Problem to work on: Line for line, return the data exactly, omitting all pictures.

### Listed entries ###

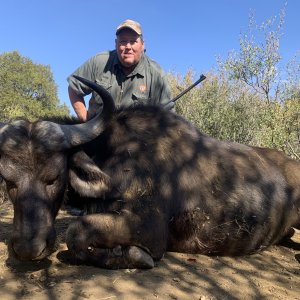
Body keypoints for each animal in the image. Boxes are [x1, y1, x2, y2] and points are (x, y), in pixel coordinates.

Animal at [0, 76, 298, 268]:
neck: (113, 153)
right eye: (8, 182)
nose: (28, 248)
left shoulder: (149, 229)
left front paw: (132, 256)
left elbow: (76, 232)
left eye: (53, 178)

###

Solution:
Body keypoints for each animal in the image. Boxes are [x1, y1, x2, y2] and points are (x, y), in pixel coordinates.

Animal at [0, 76, 298, 268]:
neck: (113, 153)
right eye: (8, 182)
nose: (28, 248)
left shoulder: (149, 229)
left front paw: (132, 256)
left elbow: (76, 232)
left eye: (53, 178)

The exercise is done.